VON SCHIRACH: Ziemer zei dat ik gedurende een studentenbijeenkomst in Heidelberg –ik denk aan het eind van 1938 of aan het begin van 1939- een anti-Joodse toespraak heb gehouden in verband met een bijeenkomst van de National-Sozialistische Studentenbund. Hij zei dat ik bij die gelegenheid de studenten heb geprezen voor de verwoesting van de synagoge in Heidelberg en dat ik daaraan volgend de studenten langs mij liet défileren en hen onderscheidingen en diploma’s uitreikte.
Ten eerste heb ik al verwezen naar mijn activiteiten binnen de studentenbeweging. Op verzoek van de plaatsvervanger van de Führer,
Rudolf Hess, heb ik in 1934 de leiding over de studentenbeweging aan hem overgedragen. Hij benoemde toen een Reichsstudentenleiter en daarna sprak ik nooit meer op een studentenbijeenkomst. Zover ik me herinner bezocht ik Heidelberg in de zomer van 1937 en daar sprak ik de groep jeugd toe. Dit was 1 of 1½ jaar voor de datum die Ziemer noemt. En bij één gelegenheid bezocht ik een toneelvoorstelling in Heidelberg.
Dr. SAUTER: Dit is allemaal niet van belang.
VON SCHIRACH: Ik herinner me geen enkele bijeenkomst van een dergelijk soort met studenten en ik herinner me niet ooit in het openbaar mijn standpunt met betrekking tot de Joodse pogrom in 1938 te hebben geuit. Ik zal op een ander moment verklaren wat ik in mijn hoedanigheid als Jugendführer hierover heb gezegd.
Ziemer zegt –ik vertaal de Engelse tekst- hij zegt dat: “de dag zal komen waarop de studenten van Heidelberg hun plaats zullen innemen naast de legioenen van andere studenten om de wereld over te halen tot de Nationaal-Socialistische ideologie.”
Ik heb nooit op een dergelijke manier de jeugd toegesproken, niet in het openbaar noch in kleine kring. Dit zijn niet mijn woorden, dat heb ik niet gezegd. Ik had geen enkele bevoegdheid onderscheidingen of diploma’s aan studenten uit te reiken. Onderscheidingen voor studenten bestonden niet. Alle onderscheidingen werden door het staatshoofd toegekend. Ik persoonlijk had het recht, het Jugendabzeichen in Gold toe te kennen en ik denk dat ik dat in totaal ongeveer 230 keer heb uitgereikt, vrijwel uitsluitend aan personen die zich hadden onderscheiden op het gebied van educatie, maar nooit aan onbekende studenten.
Dr. SAUTER: Getuige, het belangrijkste punt in uw getuigenis is ons te vertellen of het juist is of de toespraak die eind 1938 voor studenten in Heidelberg werd gehouden en waarin de spreker verwees naar de verwoesting van de synagogen niet door u werd gehouden omdat u op die tijd al jaren lang niets meer te maken had gehad met de studentenbeweging. Is dat juist?
VON SCHIRACH: Ik had met de studentenbeweging niets te maken en ik herinner me niet een dergelijke bijeenkomst te hebben toegesproken. Ik acht het volkomen onmogelijk dat een dergelijke bijeenkomst heeft plaatsgevonden. Ik heb dergelijke uitspraken niet gedaan.
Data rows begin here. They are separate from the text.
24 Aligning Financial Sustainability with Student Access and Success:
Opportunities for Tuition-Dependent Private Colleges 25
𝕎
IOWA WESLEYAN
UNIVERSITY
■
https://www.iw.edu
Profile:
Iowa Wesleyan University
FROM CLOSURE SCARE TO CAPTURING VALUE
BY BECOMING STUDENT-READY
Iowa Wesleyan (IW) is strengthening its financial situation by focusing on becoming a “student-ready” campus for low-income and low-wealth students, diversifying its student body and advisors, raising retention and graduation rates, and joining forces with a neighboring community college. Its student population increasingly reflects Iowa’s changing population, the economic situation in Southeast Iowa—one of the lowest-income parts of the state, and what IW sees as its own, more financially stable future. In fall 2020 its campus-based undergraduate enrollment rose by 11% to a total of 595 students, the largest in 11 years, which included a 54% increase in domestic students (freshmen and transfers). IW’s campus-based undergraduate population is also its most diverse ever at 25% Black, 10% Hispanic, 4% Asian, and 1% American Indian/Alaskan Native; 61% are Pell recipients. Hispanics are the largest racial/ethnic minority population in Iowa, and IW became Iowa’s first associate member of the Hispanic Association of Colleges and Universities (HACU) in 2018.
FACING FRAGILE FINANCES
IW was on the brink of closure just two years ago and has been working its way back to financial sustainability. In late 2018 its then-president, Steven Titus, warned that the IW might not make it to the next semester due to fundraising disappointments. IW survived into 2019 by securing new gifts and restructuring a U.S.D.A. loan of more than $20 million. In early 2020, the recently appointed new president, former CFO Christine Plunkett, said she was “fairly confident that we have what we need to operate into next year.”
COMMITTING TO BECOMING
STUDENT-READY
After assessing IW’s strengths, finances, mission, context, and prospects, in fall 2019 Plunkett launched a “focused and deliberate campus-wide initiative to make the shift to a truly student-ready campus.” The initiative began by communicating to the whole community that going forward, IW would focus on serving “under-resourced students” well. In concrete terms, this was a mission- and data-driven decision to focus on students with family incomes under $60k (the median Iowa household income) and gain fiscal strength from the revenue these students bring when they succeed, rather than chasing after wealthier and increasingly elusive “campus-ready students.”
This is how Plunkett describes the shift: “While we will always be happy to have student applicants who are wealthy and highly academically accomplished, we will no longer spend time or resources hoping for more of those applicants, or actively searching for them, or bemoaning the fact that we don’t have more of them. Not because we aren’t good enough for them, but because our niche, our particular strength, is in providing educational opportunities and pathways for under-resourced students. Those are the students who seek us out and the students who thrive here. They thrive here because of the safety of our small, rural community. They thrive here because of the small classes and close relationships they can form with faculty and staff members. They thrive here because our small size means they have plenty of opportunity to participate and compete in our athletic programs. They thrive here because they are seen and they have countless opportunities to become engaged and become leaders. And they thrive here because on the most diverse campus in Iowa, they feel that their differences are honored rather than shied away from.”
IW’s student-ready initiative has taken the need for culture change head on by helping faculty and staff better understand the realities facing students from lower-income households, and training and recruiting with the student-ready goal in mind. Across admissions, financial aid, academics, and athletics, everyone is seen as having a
Dr. SAUTER: Hebt u de verklaring voor u?
VON SCHIRACH: Ja. Ik kan die specifieke passage op het moment niet vinden.
Dr. SAUTER: Er staat iets wat ik in het Duits vertaald heb, er wordt genoemd de ‘kleine, dikke studentenleider.’ Hebt u de passage gevonden? Staat dat er?
VON SCHIRACH: Ja, dat staat er.
Dr. SAUTER: Nu dan, ‘kleine, dikke studentenleider’ slaat toch zeker niet op u?
Meneer, de President, mag ik in dit verband uw aandacht vestigen op een beëdigde verklaring die in Von Schirach’s documentenboek voorkomt onder nummer Schirach-3 en die ik bij dezen bij het Tribunaal indien. Het is de verklaring van een zekere Höpken die vanaf 1 mei 1938 secretaresse van beklaagde Von Schirach was en die in deze verklaring onder punt 16 –op pagina 22 van het documentenboek, dat nauwkeurige details vermeldt- onder ede verklaart dat in de periode waarmee we ons hier bezig houden, de beklaagde helemaal niet in Heidelberg was.
Ik geloof niet dat het nodig is dat deel van de verklaring voor te lezen. Ik verzoek het Tribunaal er nota van te nemen.
De PRESIDENT: Ik denk dat dit een goed moment is om te schorsen.